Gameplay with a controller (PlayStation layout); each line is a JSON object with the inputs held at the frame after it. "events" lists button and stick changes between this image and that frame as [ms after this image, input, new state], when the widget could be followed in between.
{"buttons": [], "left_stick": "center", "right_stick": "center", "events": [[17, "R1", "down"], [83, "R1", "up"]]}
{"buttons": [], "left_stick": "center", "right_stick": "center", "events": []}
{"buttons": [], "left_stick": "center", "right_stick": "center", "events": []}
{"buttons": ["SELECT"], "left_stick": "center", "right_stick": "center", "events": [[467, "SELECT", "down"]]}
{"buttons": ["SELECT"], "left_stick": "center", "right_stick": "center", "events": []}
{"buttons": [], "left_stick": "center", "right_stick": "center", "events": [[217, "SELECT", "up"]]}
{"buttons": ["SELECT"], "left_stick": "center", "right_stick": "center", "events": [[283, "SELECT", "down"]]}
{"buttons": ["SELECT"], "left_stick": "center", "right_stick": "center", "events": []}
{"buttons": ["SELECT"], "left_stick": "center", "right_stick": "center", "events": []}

■ ■ ■ ■ ■ ■ ■

EXERCISE REQUIREMENTS:
Transcribe the entire listing. Leave every word as it is.

RESPONSE AREA:
Gameplay with a controller (PlayStation layout); each line is a JSON object with the inputs held at the frame after it. "events" lists button and stick changes between this image and that frame as [ms after this image, input, new state], when the widget could be followed in between.
{"buttons": [], "left_stick": "center", "right_stick": "center", "events": [[17, "R1", "down"], [83, "R1", "up"]]}
{"buttons": [], "left_stick": "center", "right_stick": "center", "events": []}
{"buttons": [], "left_stick": "center", "right_stick": "center", "events": []}
{"buttons": ["SELECT"], "left_stick": "center", "right_stick": "center", "events": [[467, "SELECT", "down"]]}
{"buttons": ["SELECT"], "left_stick": "center", "right_stick": "center", "events": []}
{"buttons": [], "left_stick": "center", "right_stick": "center", "events": [[217, "SELECT", "up"]]}
{"buttons": ["SELECT"], "left_stick": "center", "right_stick": "center", "events": [[283, "SELECT", "down"]]}
{"buttons": ["SELECT"], "left_stick": "center", "right_stick": "center", "events": []}
{"buttons": ["SELECT"], "left_stick": "center", "right_stick": "center", "events": []}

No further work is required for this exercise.